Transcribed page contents
------------------------------------------------------------

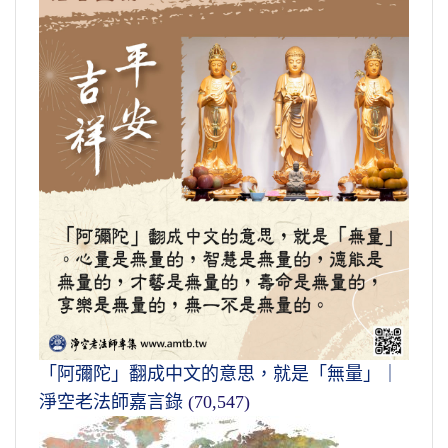
「阿彌陀」翻成中文的意思，就是「無量」｜
淨空老法師嘉言錄
(70,547)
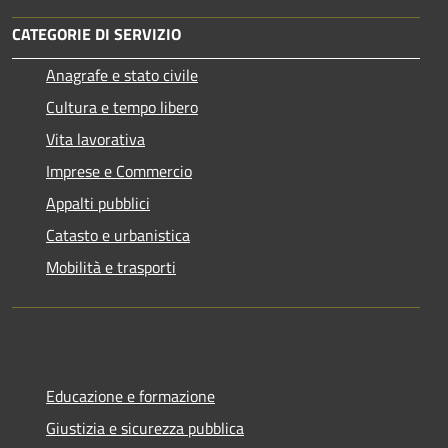
CATEGORIE DI SERVIZIO
Anagrafe e stato civile
Cultura e tempo libero
Vita lavorativa
Imprese e Commercio
Appalti pubblici
Catasto e urbanistica
Mobilità e trasporti
Educazione e formazione
Giustizia e sicurezza pubblica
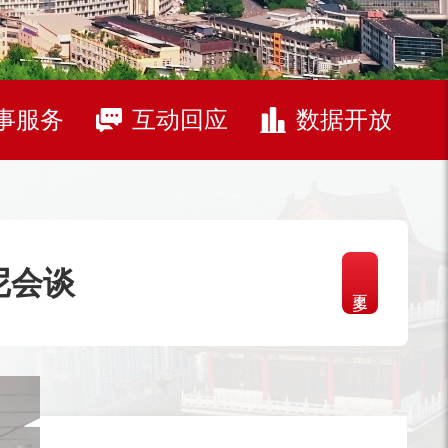
事服务
互动回应
数据开放
尼会谈
更多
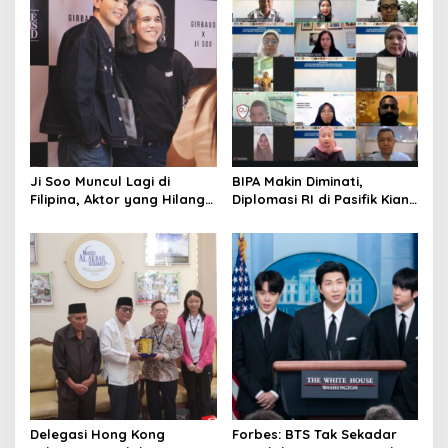
Rusia
Ji Soo Muncul Lagi di
BIPA Makin Diminati,
Filipina, Aktor yang Hilang
Diplomasi RI di Pasifik Kian
dari Korea Kini Disambut
Menguat
Ribuan Fans
Delegasi Hong Kong
Forbes: BTS Tak Sekadar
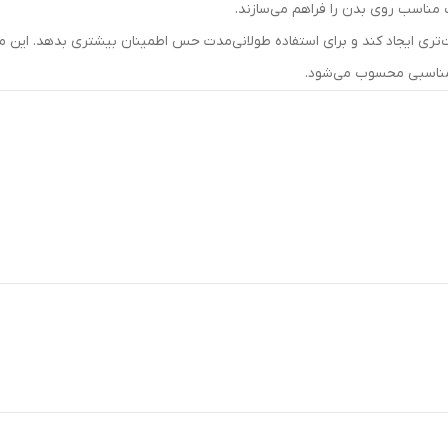
 مناسب روی بدن را فراهم می‌سازند.
ی ایجاد کند و برای استفاده طولانی‌مدت حس اطمینان بیشتری بدهد. این مای
 مناسبی محسوب می‌شود.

------------------------------------------------------------

■ **WORK TO COMPLETE**
Every record must be copied exactly, with images dropped from the result.

■ **EXERCISE RESPONSE**
「阿彌陀」翻成中文的意思，就是「無量」｜
淨空老法師嘉言錄
(70,547)
CATEGORIE DI SERVIZIO
Anagrafe e stato civile
Cultura e tempo libero
Vita lavorativa
Imprese e Commercio
Appalti pubblici
Catasto e urbanistica
Mobilità e trasporti
Educazione e formazione
Giustizia e sicurezza pubblica
事服务
互动回应
数据开放
尼会谈
更多
Rusia
Ji Soo Muncul Lagi di
BIPA Makin Diminati,
Filipina, Aktor yang Hilang
Diplomasi RI di Pasifik Kian
dari Korea Kini Disambut
Menguat
Ribuan Fans
Delegasi Hong Kong
Forbes: BTS Tak Sekadar
 مناسب روی بدن را فراهم می‌سازند.
ی ایجاد کند و برای استفاده طولانی‌مدت حس اطمینان بیشتری بدهد. این مای
 مناسبی محسوب می‌شود.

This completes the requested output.